= Items from a dataset =
********************

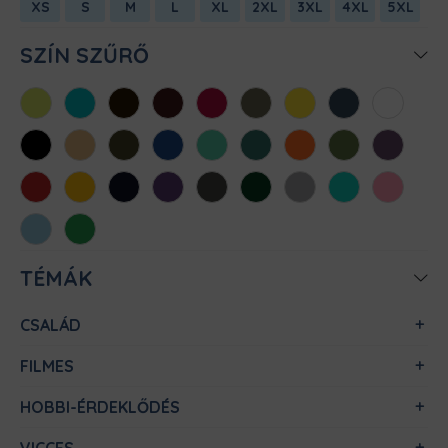
XS
S
M
L
XL
2XL
3XL
4XL
5XL
SZÍN SZŰRŐ
Almazöld
Atollkék
Barna
Bordó
Chili
Cink
Citromsárga
Denim
Fehér
Fekete
Homok
Khaki
Királykék
Menta
Méregzöld
Narancs
Oliva
Padlizsán
Piros
Sárga
Sötétkék
Sötétlila
Sötétszürke
Sötétzöld
Sportszürke
Türkiz
Világos
rózsaszín
Világoskék
Zöld
TÉMÁK
CSALÁD
FILMES
HOBBI-ÉRDEKLŐDÉS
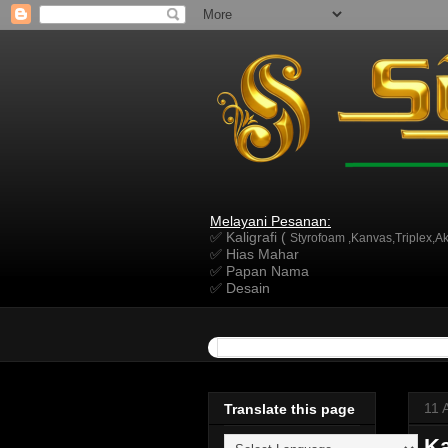
Melayani Pesanan:
✅ Kaligrafi (
Styrofoam ,Kanvas,Triplex,Akr
✅ Hias Mahar
✅ Papan Nama
✅ Desain
11 
Translate this page
Ka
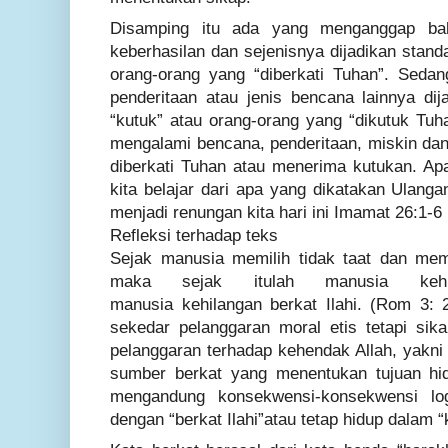
Disamping itu ada yang menganggap ba
keberhasilan dan sejenisnya dijadikan standa
orang-orang yang “diberkati Tuhan”. Seda
penderitaan atau jenis bencana lainnya dij
“kutuk” atau orang-orang yang “dikutuk Tu
mengalami bencana, penderitaan, miskin dan 
diberkati Tuhan atau menerima kutukan. Ap
kita belajar dari apa yang dikatakan Ulang
menjadi renungan kita hari ini Imamat 26:1-6
Refleksi terhadap teks
Sejak manusia memilih tidak taat dan mem
maka sejak itulah manusia kehil
manusia kehilangan
berkat Ilahi
.
(Rom 3: 2
sekedar pelanggaran moral etis tetapi si
pelanggaran terhadap kehendak Allah, yakni 
sumber berkat yang menentukan tujuan hi
mengandung konsekwensi-konsekwensi lo
dengan “berkat Ilahi”atau tetap hidup dalam “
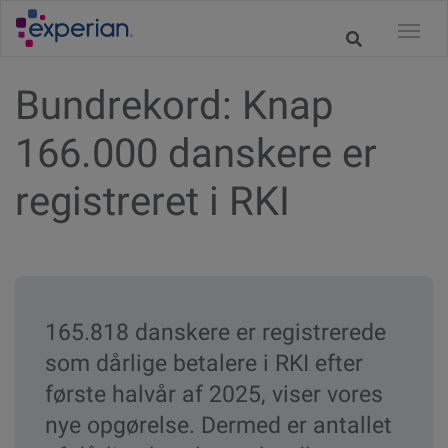
Bundrekord: Knap
166.000 danskere er
registreret i RKI
165.818 danskere er registrerede
som dårlige betalere i RKI efter
første halvår af 2025, viser vores
nye opgørelse. Dermed er antallet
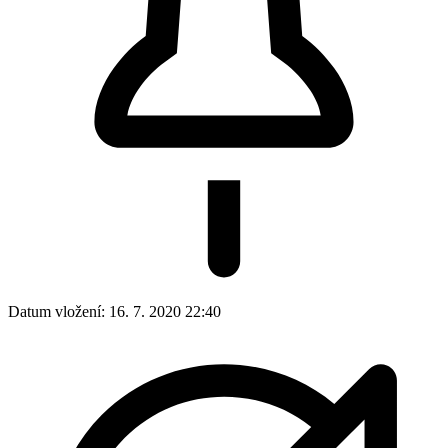
Datum vložení:
16. 7. 2020 22:40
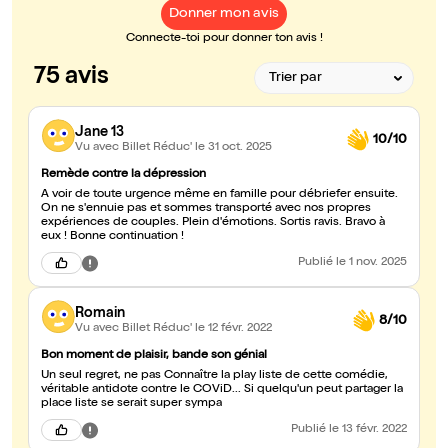
Donner mon avis
Connecte-toi pour donner ton avis !
75 avis
Jane 13
10/10
Vu avec Billet Réduc'
le 31 oct. 2025
Remède contre la dépression
A voir de toute urgence même en famille pour débriefer ensuite.
On ne s'ennuie pas et sommes transporté avec nos propres
expériences de couples. Plein d'émotions. Sortis ravis. Bravo à
eux ! Bonne continuation !
Publié
le 1 nov. 2025
Romain
8/10
Vu avec Billet Réduc'
le 12 févr. 2022
Bon moment de plaisir, bande son génial
Un seul regret, ne pas Connaître la play liste de cette comédie,
véritable antidote contre le COViD... Si quelqu'un peut partager la
place liste se serait super sympa
Publié
le 13 févr. 2022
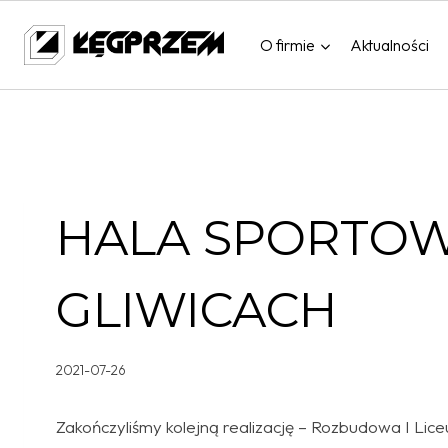
Przejdź
do
O firmie
Aktualności
treści
HALA SPORTOW
GLIWICACH
2021-07-26
Zakończyliśmy kolejną realizację – Rozbudowa I Li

********************

= GOAL OF THE EXERCISE =
Go back to the entries above and restate word for word every line from the first through the one that contains "Styrofoam ,Kanvas,Triplex,Akr", leaving the pictures behind.

= SOLUTION TO THE PROBLEM =
XS
S
M
L
XL
2XL
3XL
4XL
5XL
SZÍN SZŰRŐ
Almazöld
Atollkék
Barna
Bordó
Chili
Cink
Citromsárga
Denim
Fehér
Fekete
Homok
Khaki
Királykék
Menta
Méregzöld
Narancs
Oliva
Padlizsán
Piros
Sárga
Sötétkék
Sötétlila
Sötétszürke
Sötétzöld
Sportszürke
Türkiz
Világos
rózsaszín
Világoskék
Zöld
TÉMÁK
CSALÁD
FILMES
HOBBI-ÉRDEKLŐDÉS
Melayani Pesanan:
✅ Kaligrafi (
Styrofoam ,Kanvas,Triplex,Akr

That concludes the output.